- Materials provided:
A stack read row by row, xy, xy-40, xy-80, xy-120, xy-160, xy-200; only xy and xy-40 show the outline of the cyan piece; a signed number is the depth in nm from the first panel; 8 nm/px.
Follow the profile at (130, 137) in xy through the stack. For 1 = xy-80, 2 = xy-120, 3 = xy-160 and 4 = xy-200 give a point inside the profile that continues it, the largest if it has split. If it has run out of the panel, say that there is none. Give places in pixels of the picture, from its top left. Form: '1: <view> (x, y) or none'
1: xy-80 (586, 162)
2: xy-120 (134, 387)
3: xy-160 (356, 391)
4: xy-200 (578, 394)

- Prompt:
Starting at the line with "Follow the profile", copy each line through the end of the data, both ends included, and give nothing else.

- Your solution:
Follow the profile at (130, 137) in xy through the stack. For 1 = xy-80, 2 = xy-120, 3 = xy-160 and 4 = xy-200 give a point inside the profile that continues it, the largest if it has split. If it has run out of the panel, say that there is none. Give places in pixels of the picture, from its top left. Form: '1: <view> (x, y) or none'
1: xy-80 (586, 162)
2: xy-120 (134, 387)
3: xy-160 (356, 391)
4: xy-200 (578, 394)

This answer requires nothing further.